I didn’t go to the Killing Fields. I’d rather remember Cambodia for what it is now than to gawk at a case of skulls with a large group of snap happy tourists. It just doesn’t seem respectful to take photos of those who perished in such an abhorrent manner.
Cambodia is looking to the future. With such a beautiful climate and a preserved ancient wonder, I will be surprised if Angkor Wat doesn’t become a tourist hot spot in a few years. I suggest visiting now to get a glimpse of this beautiful, serene country.
I’m not going to lie, I was concerned about getting malaria in Cambodia. My immunization doctor really put the fear in me when she pointed to the dark red malaria-infested areas surrounding the central strip of Cambodia outside Phnom Pehn and Siam Reap and said, “don’t go here”.
After being wound up about it for the weeks leading up to this trip, I honestly didn’t think about it until I was in the plane leaving Siam Reap and Scott squished this little guy up against the window.
And now I head to Botswana… also in the red… concerned.
Muk muk is a well traveled marmot. He’s been with me ever since he hoped in my bag at the Vancouver 2010 Olympics. Although he spends most of the time inside my bag, every once in a while he’ll hop out and enjoy the view.
If someone would have told me a few years ago that I could take this picture with an iPhone I would’ve called them a sucka fool. Now, it’s possible. This photo didn’t require years of photography training or a thousand dollar camera, I just needed to get up at 5am and trek down to the epic temple and squat in the mud for a few hours. Easy peasy.
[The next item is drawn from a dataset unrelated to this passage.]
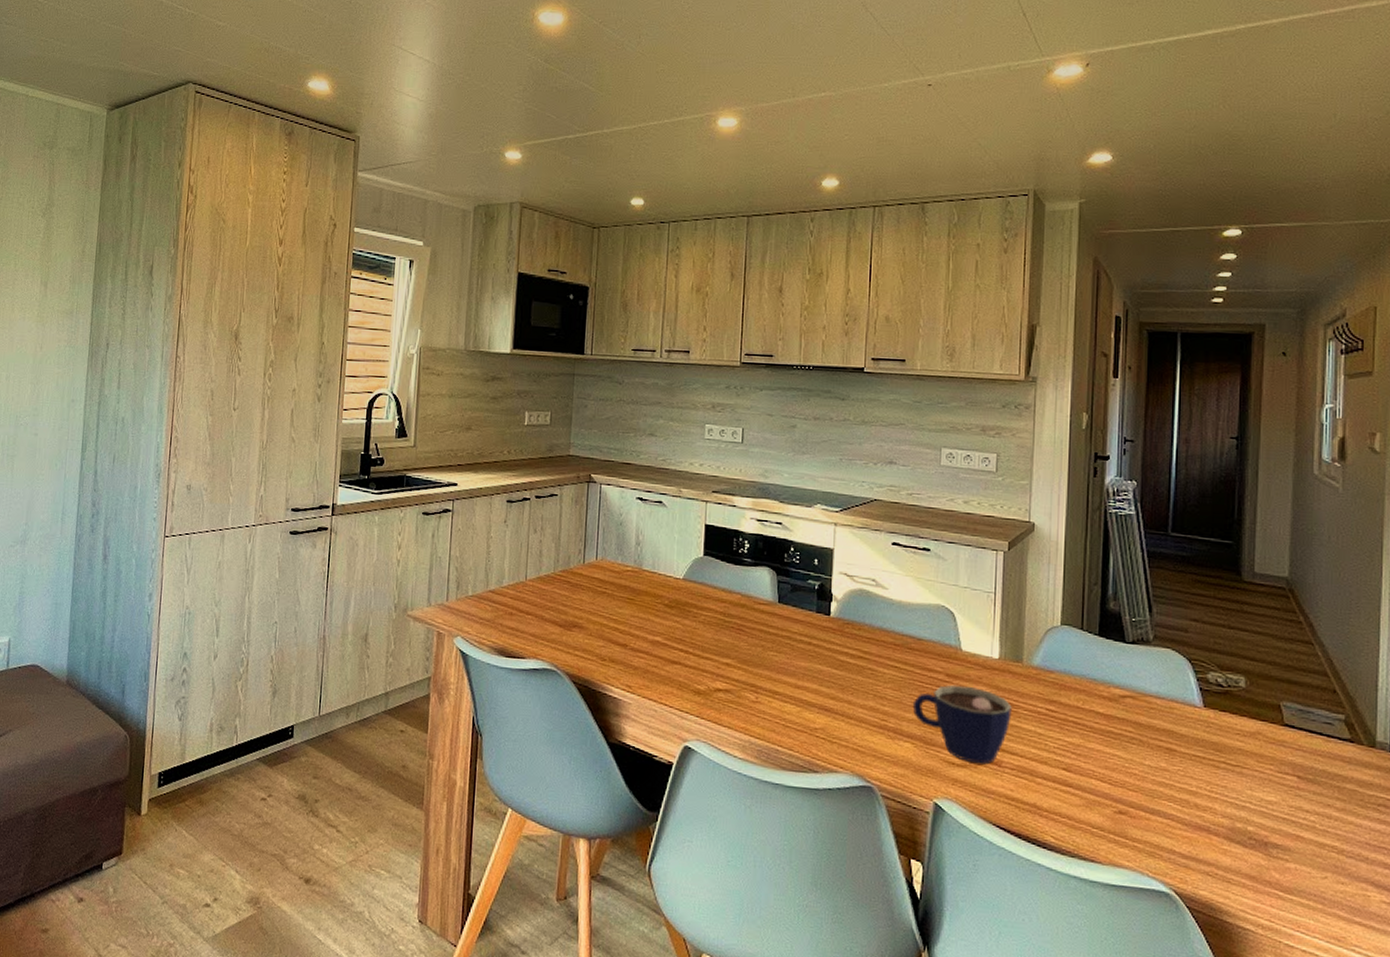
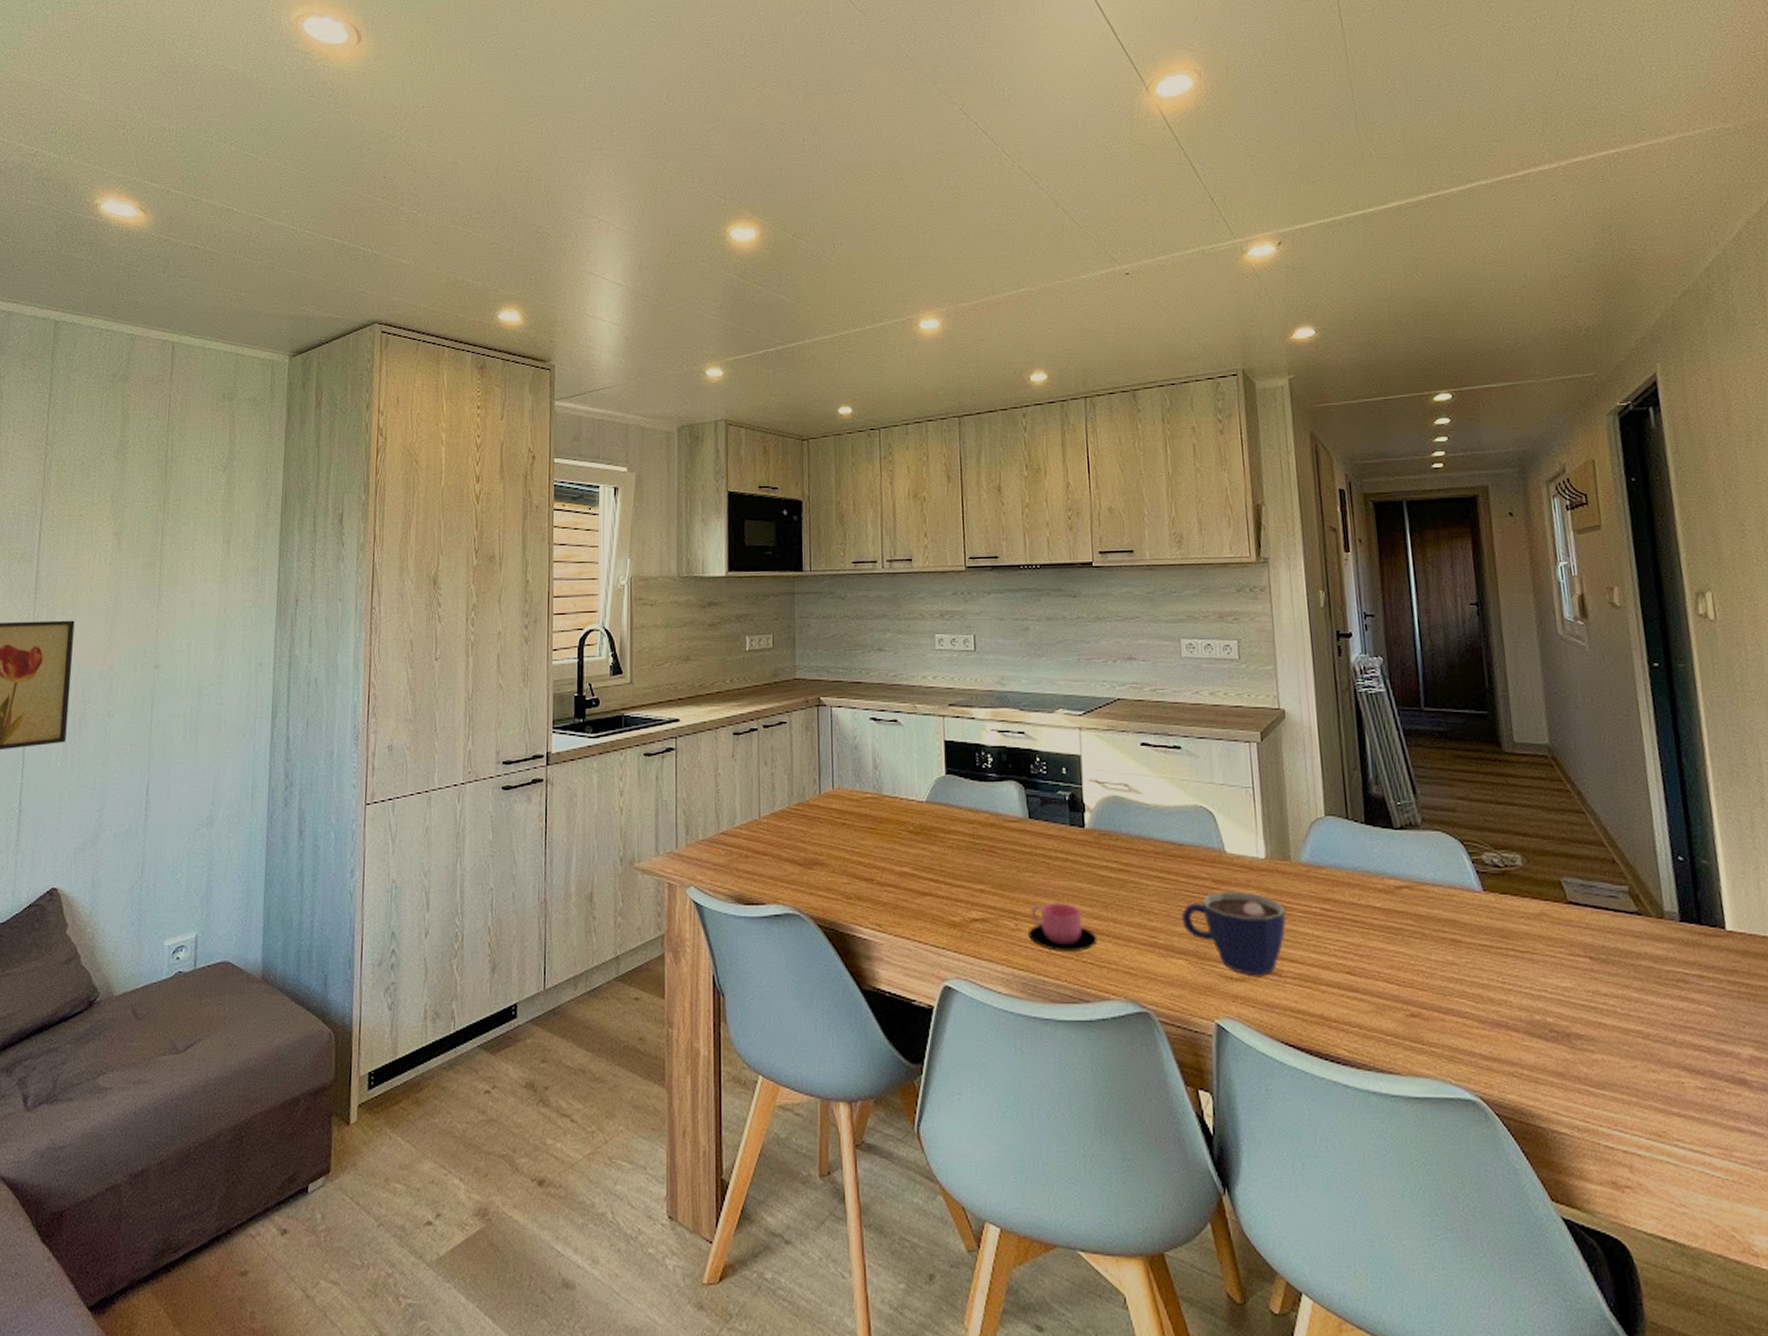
cup: none [766,680,832,728] -> present [1027,901,1098,953]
I’ve been doing a lot photography soul searching on this trip. I would be lying if I didn’t say that I missed having my 5DMKII with me. That camera has been my second skin for the past 2 years. I never left the house without it and actually used to sleep with it on my bedside table, so leaving it behind was tough.
When I set off each morning at the crack of dawn, I have a few sulky minutes where I lament about not having my 5D, but slowly but surely I start taking amazing photos with my iPhone. If there is a shot that doesn’t work, I try to make it work or move on a focus on what I can capture.
I came on this journey as a challenge to prove that anyone can take great photos. I truly believe this. Obviously, a $5000 with a $3000 L-lens camera can take a sharper image with better depth of field than an iPhone, but the art of photography isn’t all about pixel peeping and the quality of a shot when magnified to 100x.
There were over a hundred people sat in front of this reflecting pool in Angkor Wat. Some had big fancy dSLRs, but most people had a compact camera, or a mobile phone. I want each and every one of those people to get an epic shot, because once you are there it’s all about composition and angles which are things you can practice and learn.
The most important factor in a great photo is great composition and content, not a great camera.